◆ EXERCISE DATA
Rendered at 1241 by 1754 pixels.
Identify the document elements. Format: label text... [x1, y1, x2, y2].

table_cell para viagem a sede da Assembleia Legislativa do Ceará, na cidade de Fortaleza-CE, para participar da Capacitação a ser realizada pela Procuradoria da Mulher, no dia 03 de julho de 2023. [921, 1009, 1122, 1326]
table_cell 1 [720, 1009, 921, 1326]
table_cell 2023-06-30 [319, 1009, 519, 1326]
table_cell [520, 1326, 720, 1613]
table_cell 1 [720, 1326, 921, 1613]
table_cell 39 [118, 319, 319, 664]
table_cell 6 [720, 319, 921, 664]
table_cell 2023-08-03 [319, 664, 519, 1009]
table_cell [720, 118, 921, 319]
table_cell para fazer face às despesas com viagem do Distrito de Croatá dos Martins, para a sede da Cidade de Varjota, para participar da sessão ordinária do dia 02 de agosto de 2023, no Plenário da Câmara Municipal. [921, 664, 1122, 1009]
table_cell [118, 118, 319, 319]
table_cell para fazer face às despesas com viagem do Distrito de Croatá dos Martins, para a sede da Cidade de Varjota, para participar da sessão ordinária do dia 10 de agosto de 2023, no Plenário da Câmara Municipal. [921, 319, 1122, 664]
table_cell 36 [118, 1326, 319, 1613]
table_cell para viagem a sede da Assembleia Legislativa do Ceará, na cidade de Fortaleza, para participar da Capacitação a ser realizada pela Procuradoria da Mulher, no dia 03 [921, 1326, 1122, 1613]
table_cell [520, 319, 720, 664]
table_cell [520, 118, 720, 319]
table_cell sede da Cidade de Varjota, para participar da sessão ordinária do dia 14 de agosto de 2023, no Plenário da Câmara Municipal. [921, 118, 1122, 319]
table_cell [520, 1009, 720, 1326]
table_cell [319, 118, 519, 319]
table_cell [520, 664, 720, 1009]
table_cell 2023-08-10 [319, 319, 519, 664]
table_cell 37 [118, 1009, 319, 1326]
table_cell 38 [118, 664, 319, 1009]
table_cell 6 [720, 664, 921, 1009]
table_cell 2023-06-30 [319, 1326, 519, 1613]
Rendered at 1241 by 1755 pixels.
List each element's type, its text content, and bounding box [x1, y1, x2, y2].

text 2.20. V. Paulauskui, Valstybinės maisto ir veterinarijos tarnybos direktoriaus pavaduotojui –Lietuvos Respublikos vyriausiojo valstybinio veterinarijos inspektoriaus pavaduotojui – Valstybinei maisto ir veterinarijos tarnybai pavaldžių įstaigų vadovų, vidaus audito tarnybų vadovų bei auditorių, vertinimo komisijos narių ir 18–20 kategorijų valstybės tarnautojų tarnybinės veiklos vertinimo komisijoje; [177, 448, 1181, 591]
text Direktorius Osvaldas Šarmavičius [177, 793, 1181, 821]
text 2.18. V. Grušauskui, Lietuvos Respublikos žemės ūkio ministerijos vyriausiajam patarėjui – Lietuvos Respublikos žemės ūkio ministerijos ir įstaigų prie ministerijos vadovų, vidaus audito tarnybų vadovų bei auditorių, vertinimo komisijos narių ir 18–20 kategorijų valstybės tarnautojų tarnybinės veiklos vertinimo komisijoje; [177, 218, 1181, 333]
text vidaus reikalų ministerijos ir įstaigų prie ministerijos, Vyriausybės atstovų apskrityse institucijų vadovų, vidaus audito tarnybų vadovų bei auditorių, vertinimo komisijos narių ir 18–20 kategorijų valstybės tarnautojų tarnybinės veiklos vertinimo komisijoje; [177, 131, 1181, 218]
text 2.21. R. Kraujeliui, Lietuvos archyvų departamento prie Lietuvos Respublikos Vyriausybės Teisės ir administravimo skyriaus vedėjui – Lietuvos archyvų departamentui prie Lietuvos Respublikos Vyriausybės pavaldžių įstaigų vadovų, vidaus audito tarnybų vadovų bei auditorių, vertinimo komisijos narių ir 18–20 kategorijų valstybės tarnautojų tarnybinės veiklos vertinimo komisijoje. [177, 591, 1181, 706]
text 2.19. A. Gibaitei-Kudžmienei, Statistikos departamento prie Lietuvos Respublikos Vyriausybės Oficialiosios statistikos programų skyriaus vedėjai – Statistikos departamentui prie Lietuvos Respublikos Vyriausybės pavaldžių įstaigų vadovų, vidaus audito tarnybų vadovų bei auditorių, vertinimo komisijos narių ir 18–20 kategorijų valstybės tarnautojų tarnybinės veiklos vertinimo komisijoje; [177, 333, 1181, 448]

◆ PROBLEM
Rewrite all of the material above, putting "Auditório" wherever "Plenário" appears and leaving everything else the same.

◆ PROBLEM SOLUTION
Rendered at 1241 by 1754 pixels.
Identify the document elements. Format: label text... [x1, y1, x2, y2].

table_cell para viagem a sede da Assembleia Legislativa do Ceará, na cidade de Fortaleza-CE, para participar da Capacitação a ser realizada pela Procuradoria da Mulher, no dia 03 de julho de 2023. [921, 1009, 1122, 1326]
table_cell 1 [720, 1009, 921, 1326]
table_cell 2023-06-30 [319, 1009, 519, 1326]
table_cell [520, 1326, 720, 1613]
table_cell 1 [720, 1326, 921, 1613]
table_cell 39 [118, 319, 319, 664]
table_cell 6 [720, 319, 921, 664]
table_cell 2023-08-03 [319, 664, 519, 1009]
table_cell [720, 118, 921, 319]
table_cell para fazer face às despesas com viagem do Distrito de Croatá dos Martins, para a sede da Cidade de Varjota, para participar da sessão ordinária do dia 02 de agosto de 2023, no Auditório da Câmara Municipal. [921, 664, 1122, 1009]
table_cell [118, 118, 319, 319]
table_cell para fazer face às despesas com viagem do Distrito de Croatá dos Martins, para a sede da Cidade de Varjota, para participar da sessão ordinária do dia 10 de agosto de 2023, no Auditório da Câmara Municipal. [921, 319, 1122, 664]
table_cell 36 [118, 1326, 319, 1613]
table_cell para viagem a sede da Assembleia Legislativa do Ceará, na cidade de Fortaleza, para participar da Capacitação a ser realizada pela Procuradoria da Mulher, no dia 03 [921, 1326, 1122, 1613]
table_cell [520, 319, 720, 664]
table_cell [520, 118, 720, 319]
table_cell sede da Cidade de Varjota, para participar da sessão ordinária do dia 14 de agosto de 2023, no Auditório da Câmara Municipal. [921, 118, 1122, 319]
table_cell [520, 1009, 720, 1326]
table_cell [319, 118, 519, 319]
table_cell [520, 664, 720, 1009]
table_cell 2023-08-10 [319, 319, 519, 664]
table_cell 37 [118, 1009, 319, 1326]
table_cell 38 [118, 664, 319, 1009]
table_cell 6 [720, 664, 921, 1009]
table_cell 2023-06-30 [319, 1326, 519, 1613]
Rendered at 1241 by 1755 pixels.
List each element's type, its text content, and bounding box [x1, y1, x2, y2].

text 2.20. V. Paulauskui, Valstybinės maisto ir veterinarijos tarnybos direktoriaus pavaduotojui –Lietuvos Respublikos vyriausiojo valstybinio veterinarijos inspektoriaus pavaduotojui – Valstybinei maisto ir veterinarijos tarnybai pavaldžių įstaigų vadovų, vidaus audito tarnybų vadovų bei auditorių, vertinimo komisijos narių ir 18–20 kategorijų valstybės tarnautojų tarnybinės veiklos vertinimo komisijoje; [177, 448, 1181, 591]
text Direktorius Osvaldas Šarmavičius [177, 793, 1181, 821]
text 2.18. V. Grušauskui, Lietuvos Respublikos žemės ūkio ministerijos vyriausiajam patarėjui – Lietuvos Respublikos žemės ūkio ministerijos ir įstaigų prie ministerijos vadovų, vidaus audito tarnybų vadovų bei auditorių, vertinimo komisijos narių ir 18–20 kategorijų valstybės tarnautojų tarnybinės veiklos vertinimo komisijoje; [177, 218, 1181, 333]
text vidaus reikalų ministerijos ir įstaigų prie ministerijos, Vyriausybės atstovų apskrityse institucijų vadovų, vidaus audito tarnybų vadovų bei auditorių, vertinimo komisijos narių ir 18–20 kategorijų valstybės tarnautojų tarnybinės veiklos vertinimo komisijoje; [177, 131, 1181, 218]
text 2.21. R. Kraujeliui, Lietuvos archyvų departamento prie Lietuvos Respublikos Vyriausybės Teisės ir administravimo skyriaus vedėjui – Lietuvos archyvų departamentui prie Lietuvos Respublikos Vyriausybės pavaldžių įstaigų vadovų, vidaus audito tarnybų vadovų bei auditorių, vertinimo komisijos narių ir 18–20 kategorijų valstybės tarnautojų tarnybinės veiklos vertinimo komisijoje. [177, 591, 1181, 706]
text 2.19. A. Gibaitei-Kudžmienei, Statistikos departamento prie Lietuvos Respublikos Vyriausybės Oficialiosios statistikos programų skyriaus vedėjai – Statistikos departamentui prie Lietuvos Respublikos Vyriausybės pavaldžių įstaigų vadovų, vidaus audito tarnybų vadovų bei auditorių, vertinimo komisijos narių ir 18–20 kategorijų valstybės tarnautojų tarnybinės veiklos vertinimo komisijoje; [177, 333, 1181, 448]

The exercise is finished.